Aggrecan molecules rarely exist in an intact form in the proteoglycan aggregates of the cartilage matrix, but instead are subject to extracellular proteolytic processing of their core proteins (Fig. 2). This results in the accumulation of fragments that bear the G1 regions and the loss of those that do not by diffusion from the tissue, ultimately yielding proteoglycan aggregates that are enriched in aggrecan G1 regions rather than more intact molecules. The G1 regions may accumulate in the cartilage matrix for many years (Maroudas et al., 1998).
Aggrecanases and matrix metalloproteinases (MMPs) are associated with aggrecan proteolysis (Sztrolovics et al., 1997). The aggrecanases (Abbaszade et al., 1999; Tortorella et al., 1999) are of particular interest because of their selectivity for aggrecan. Five aggrecanase cleavage sites have been described in aggrecan (Tortorella et al., 2000), with one residing in the IGD domain and four in the CS2 domain.
The GAG-attachment region provides the high anionic charge density needed for the unique osmotic properties of aggrecan. Normal cartilage function depends on a high aggrecan content, high GAG substitution and large aggregate size. Loss of cartilage integrity in arthritis is associated with impaired aggrecan function due either to proteolytic cleavage of the aggrecan core protein, which decreases aggrecan charge, or to cleavage of the HA, which decreases aggregate size. It has also been suggested that aggrecan charge and hence function could be affected by size polymorphism within the CS1 domain, as those individuals with the shortest core protein length would possess aggrecan with the lowest CS substitution. Such individuals might be at risk for premature cartilage degeneration. CS2 domain processing by aggrecanases would result in aggrecan fragments enriched in the CS1 domain and therefore enhance any influence that CS1 domain polymorphism may have on aggrecan function. While size polymorphism in the aggrecan CS1 domain has been associated with both articular cartilage and intervertebral disc degeneration (Horton et al., 1998; Kawaguchi et al., 1999), the reason for the linkage is not clear as it is not always the shorter CS1 domains that have been associated with disease. It is possible that the presence of one short aggrecan allele may be of little functional consequence, and only individuals with two short alleles would be at risk. Such individuals represent less than 1% of the population and have not been the focus of any study reported to date.

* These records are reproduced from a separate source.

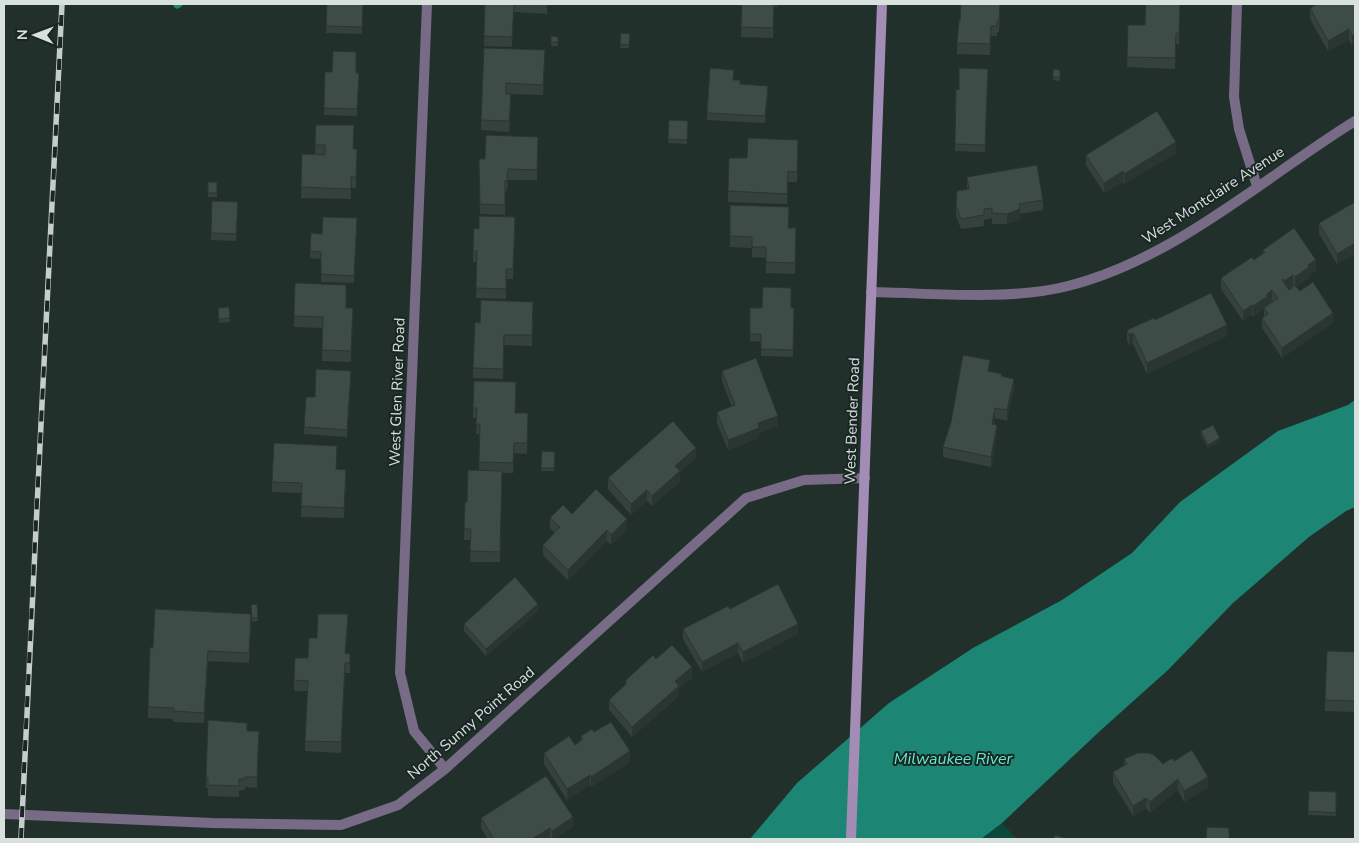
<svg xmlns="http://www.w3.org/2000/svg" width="1359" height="843" font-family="'Nunito Sans',sans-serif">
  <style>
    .green { fill: #0b473d }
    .water { fill: #1c8573 }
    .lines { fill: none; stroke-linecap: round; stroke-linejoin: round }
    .stream { stroke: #1c8573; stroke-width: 7 }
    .street { stroke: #786b85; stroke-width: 10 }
    .secondary { stroke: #a38db7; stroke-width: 10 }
    .rail-casing { stroke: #c5cecc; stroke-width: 5.5 }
    .rail { stroke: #192623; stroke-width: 4; stroke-dasharray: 11; stroke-linecap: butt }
    .wall { fill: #35413e }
    .shaded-wall { fill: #2b3532 }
    .building { fill: #3e4c48; stroke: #2b3532 }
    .labels { text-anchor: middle; stroke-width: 4; stroke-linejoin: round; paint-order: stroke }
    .street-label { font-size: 15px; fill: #d9e1df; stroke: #192623 }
    .water-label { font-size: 16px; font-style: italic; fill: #63ebcf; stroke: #192623 }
  </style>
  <rect width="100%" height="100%" fill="#22302c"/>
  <path class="green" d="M1002 823 1017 839H981Z"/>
  <path class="water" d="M1355 400V507L1346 511 1309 537 1233 603 1168 670 1101 730 1002 823 981 839H750L797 783 889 703 973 648 1062 600 1132 553 1180 502 1278 431 1348 405Z"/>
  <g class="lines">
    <path class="stream" d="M177 5 179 4"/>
    <path class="street" d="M427 4 400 673 414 731 445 769
      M1237 4 1234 97 1239 129 1257 186
      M871 292C932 293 1009 301 1068 286 1175 259 1263 178 1355 121
      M4 814 212 823 341 825 398 805 445 769 746 498 804 480 865 478"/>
    <path class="secondary" d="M851 839 882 4"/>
    <defs>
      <path id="rail" d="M21 839C33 561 49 282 62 4"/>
    </defs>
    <use href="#rail" class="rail-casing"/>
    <use href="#rail" class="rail"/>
  </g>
  <path class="wall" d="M327 4H363L362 34 326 33Z
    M485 4H547V14L514 12 512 47 484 46Z
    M739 4H777V7H774L773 38 741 37 742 6 739 5Z
    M1000 4 999 32H997V36H991L990 55 957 54V43L960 21Z
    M1180 4 1179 44H1176L1175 69 1127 67 1128 25H1145Z
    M1355 4 1352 46 1349 40 1328 51 1310 19V8Z
    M621 33 630 34 629 48H620Z
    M551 36 558 37V46H551Z
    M484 48 545 60 543 95 506 94 511 105 509 132 481 130Z
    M988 69 985 152 955 151 956 89 959 90Z
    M1053 69 1060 70V81L1053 80Z
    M325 72 359 73 357 116 324 115Z
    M733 80 740 84 768 93 765 123 707 120V113Z
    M669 120 688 121 687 144 668 143Z
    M316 125 353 149H357L356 188H351V199L301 198 302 154 315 155Z
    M538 137 537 180H508L507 191H505V215L480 214 479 159H485Z
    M798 150 797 182H788L787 204 728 202V191L747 158Z
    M1176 153 1124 184 1123 182 1104 193 1086 165V155Z
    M967 177 1043 200V210L1020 214V220L1007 224H992V218L984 220V226L961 229 956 216V205L967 189Z
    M208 182H217V197H208Z
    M1355 202V254L1337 264 1319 234V223Z
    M730 205 788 228H796L795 274 766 273V258L752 257V248L730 247Z
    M238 209 236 241 211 240V233Z
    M357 218 354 283 321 282V259L310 258V251L322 234Z
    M515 228 513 279H506V299L476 298 477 262H473V251L479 229Z
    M1263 250 1316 270 1309 275V278L1296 287 1300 291 1333 323 1282 358 1262 328V318L1264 317V309L1253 317 1252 315 1243 321 1221 289V278L1263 254Z
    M295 283 346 308H353L351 362 322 361 323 328 294 327Z
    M533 302 532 346 504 345 503 379 473 378V368L480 323Z
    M218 308 230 318V322L219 323Z
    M750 308H794L793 357 761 356V342L750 341Z
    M1155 320 1227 336 1147 374 1133 344 1129 345 1127 341V330Z
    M722 371 778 426 759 433V438L728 450 717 423V412L732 407 722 381Z
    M990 371 1002 376 1014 389 1007 421 995 418 994 424 997 435 991 467 943 457V447Z
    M351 378 347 437 304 434V427L315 397Z
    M474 381 515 413H528L527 454 514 453 513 473H502L500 562H470L471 540H464L465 502H467L479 470 480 434H476L477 418H473Z
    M1201 431 1220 442 1208 448 1201 435Z
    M542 451 555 452 554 471H541Z
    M696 458 680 472V482L652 506 647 501 631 515 608 489V478Z
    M337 469 346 480 344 518 301 517 302 493 272 492V482Z
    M572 514 627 530 611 545 607 541 568 580 543 555V545L555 533 550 528V518Z
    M251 608 258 618V621L252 622Z
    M730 609 798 634 743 663 738 653 702 672 683 639V629Z
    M538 611 486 656 464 631V624Z
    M251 625 249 663 208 661 204 723 173 722V719L148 718V707L153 648Z
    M348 625 345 653 350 664V673H345L341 753 305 751 307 691H294V680L308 658 317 638Z
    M1355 652V712L1325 711V700Z
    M656 659 692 678 679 688V696L632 737 609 710V700L625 685V681Z
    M247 731H259L257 788 245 787V790H239V797L208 796V788H206V778Z
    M594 732 630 762 591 787 590 785 567 800 544 764V753L575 745 581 740V736Z
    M1124 759 1163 764 1174 761 1208 788 1184 802 1178 790 1150 813 1146 808 1133 816 1113 783V772L1124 765Z
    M1309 791 1336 792V816L1308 815Z
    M481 818 573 827 554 839H488L481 828Z"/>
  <path class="shaded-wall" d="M1349 29V40L1328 51V41Z
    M1355 34V44L1352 46V36Z
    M1176 142V153L1124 184V174Z
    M1123 171V182L1104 193V183Z
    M1020 209V220L1007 224V214Z
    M1355 243V254L1337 264V254Z
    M1316 260V270L1309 275V278L1295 288V277L1308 265Z
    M1293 275V286L1285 292V281Z
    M1272 290V301L1268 304V307L1264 308V309L1253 317V306Z
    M1252 305V315L1243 321V311Z
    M1333 313V323L1282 358V348Z
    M1227 325V336L1147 374V363Z
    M1133 333V344L1129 345V335Z
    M1014 379V389L1007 421V410Z
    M995 408V418L992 434V424Z
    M778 416V426L759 433V438L728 450V440L758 423Z
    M997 425V435L991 467V457Z
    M1220 438V442L1208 448V445Z
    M696 448V458L680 472V482L652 506V496L675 466Z
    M647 490V501L631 515V504Z
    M627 519V530L611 545V535Z
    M607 530V541L568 580V570Z
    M538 604V611L486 656V649Z
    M348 614V625L345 664V653Z
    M798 624V634L743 663V652Z
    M738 643V653L702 672V662Z
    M208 651V661L204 723V713Z
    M345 663V673L341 753V742Z
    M692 667V678L679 688V696L632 737V727L675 681Z
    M630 751V762L591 787V777Z
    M590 775V785L567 800V789Z
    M1208 777V788L1184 802V791Z
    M1178 779V790L1150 813V802Z
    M1146 798V808L1133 816V806Z
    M573 817V827L554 839H552V831Z
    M550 828V839H532Z"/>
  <path class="building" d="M327 4H363L362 27 326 26Z
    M485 4H514L512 37 484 36Z
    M742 4H774L773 28 741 27Z
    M961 4H1000L999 21H997V26H991L990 44 957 43 959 20 960 21Z
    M1146 4H1180L1179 33H1176L1175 58 1127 57 1128 25H1145Z
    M1318 4H1355V34L1352 36 1349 29 1328 41 1310 8Z
    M621 33 630 34 629 45 620 44Z
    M551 36 558 37V42H551Z
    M484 48 545 50 543 85 506 83V94H511L509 121 481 120Z
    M333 51 356 52V73H359L357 109 324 108 325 72H332Z
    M710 68 734 70 733 80H740V84L768 86 765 116 707 113Z
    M959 68 988 69 985 145 955 144 956 89 959 90Z
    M1053 69 1060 70V77H1053Z
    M1157 111 1176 142 1124 174 1123 171 1104 183 1086 155Z
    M669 120 688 121 687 140 668 139Z
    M316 125H354L353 149H357L356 177H351V189L301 187 302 154 325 155V145H315Z
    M486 135 538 137 537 170 508 169 507 181H505V205L480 204 479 159H485Z
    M748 138 798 140 797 172 788 171 787 194 728 191 729 158H747Z
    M1037 165 1043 200 1019 204 1020 209 1007 214 992 213V208L984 209V215L961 219 956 205 957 191 969 189 967 177Z
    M208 182H217V193H208Z
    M212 201 238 202 236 234 211 233Z
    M1355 202V243L1337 254 1319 223Z
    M730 205 789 207 788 228H796L795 263 766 262V247H752V237L730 236Z
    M479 216 515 217 513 269H506V289L476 288 477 251H473L474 228 479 229Z
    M323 217 357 218 354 276 321 274V252L310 251 311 233 322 234Z
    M1294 228 1316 260 1308 265 1309 267 1295 277 1293 275 1285 281 1284 279 1282 280 1289 290 1295 286 1300 291 1313 282 1333 313 1282 348 1262 318 1268 314 1264 308 1278 298 1272 290 1266 295 1268 296 1253 306 1252 305 1243 311 1221 278 1252 257 1254 260 1265 252 1263 250Z
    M295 283 346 285V308H353L351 351 322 350 323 317 294 316Z
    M763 287 791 288V308H794L793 350 761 349V334H750V308H762Z
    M1211 293 1227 325 1147 363 1133 333 1129 335 1127 330 1154 318 1155 320Z
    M481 300 533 302 532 335H504L503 369 473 368 475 322 480 323Z
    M229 307 230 318 219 319 218 308Z
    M963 355 990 360 988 371 1002 374 1001 376 1014 379 1007 410 995 408 992 424 997 425 991 457 943 447 951 422Z
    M756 358 778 416 758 423 759 428 728 440 717 412 735 405 722 371Z
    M316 369 351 371 347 430 304 427 306 397H315Z
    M474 381 516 382 515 413H528L527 443H514L513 463 479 462 480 424H476L477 408H473Z
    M673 421 696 448 675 466 680 471 652 496 647 490 631 504 608 478Z
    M1213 425 1220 438 1208 445 1201 431Z
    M274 443 337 446 336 469 346 470 344 508 301 506 302 483 272 482Z
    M542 451 555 452 554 468H541Z
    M468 470 502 471 500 552 470 551 471 529H464L465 502H467Z
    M596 489 627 519 611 535 607 530 568 570 543 545 560 527 550 518 563 505 572 514Z
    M515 577 538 604 486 649 464 624Z
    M778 584 798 624 743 652 738 643 702 662 683 629 728 606 730 609Z
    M257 604 258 618H252L251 605Z
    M155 609 251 614 249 653 208 651 204 713 173 711 174 708 148 707 150 647 153 648Z
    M318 614H348L345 653 350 654V663H345L341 742 305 741 308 681 294 680 295 658H308L309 638H317Z
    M672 645 692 667 675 681 679 686 632 727 609 700 627 683 625 681 653 655 656 659Z
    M1327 651 1355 652V701L1325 700Z
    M208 720 247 723V731H259L257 777H245V779H239V786L208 785V778H206Z
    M611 722 630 751 591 777 590 775 567 789 544 753 569 736 575 745 583 739 581 736 592 729 594 732Z
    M1192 750 1208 777 1184 791 1178 779 1150 802 1146 798 1133 806 1113 772 1127 764 1124 759 1138 753H1148L1154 755 1163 764 1172 758 1174 761Z
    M546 776 573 817 552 831 550 828 532 839H494L481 818Z
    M1309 791 1336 792V813L1308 811Z
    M1207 827 1229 828V839H1206Z
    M1055 835 1067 839H1054Z"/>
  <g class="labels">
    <g class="street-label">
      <text transform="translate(1213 195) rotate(-33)" y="5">West Montclaire Avenue</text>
      <text transform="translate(397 392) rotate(-88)" y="5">West Glen River Road</text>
      <text transform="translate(852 421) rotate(-88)" y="5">West Bender Road</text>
      <text transform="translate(471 723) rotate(-41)" y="5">North Sunny Point Road</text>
    </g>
    <g class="water-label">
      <text x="953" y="764">Milwaukee River</text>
    </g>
  </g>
  <rect width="1359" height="843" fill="none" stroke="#d9e1df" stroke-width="10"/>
  <g transform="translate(35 35) rotate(271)" stroke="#192623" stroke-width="4" paint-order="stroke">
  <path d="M0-4L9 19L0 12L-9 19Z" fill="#d9e1df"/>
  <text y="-8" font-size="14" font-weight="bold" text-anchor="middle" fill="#d9e1df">N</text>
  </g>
</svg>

Mutations in the aggrecan gene leading to chondrodyplasias have been described in the human, mouse and chicken. In the human, a single base pair insertion in exon 12 causes a frameshift and results in a form of spondyloepiphyseal dysplasia (Gleghorn et al., 2005). In the mouse, a 7 bp deletion in exon 5 causes a frameshift and results in a premature termination codon arising in exon 6 (Watanabe et al., 1994). In the chicken, a premature stop codon is present within exon 10 encoding the CS-attachment region (Li et al., 1993), resulting in decreased message accumulation and underproduction of a truncated aggrecan. It is likely that the absence of a G3 region impairs secretion of the mutant aggrecan molecules. In the human, chondrodystrophic phenotypes have also been associated with the undersulphation of aggrecan due to gene defects in a sulphate transporter (Superti-Furga et al., 1996). These disorders illustrate the importance of aggrecan content and charge in embryonic cartilage development and growth.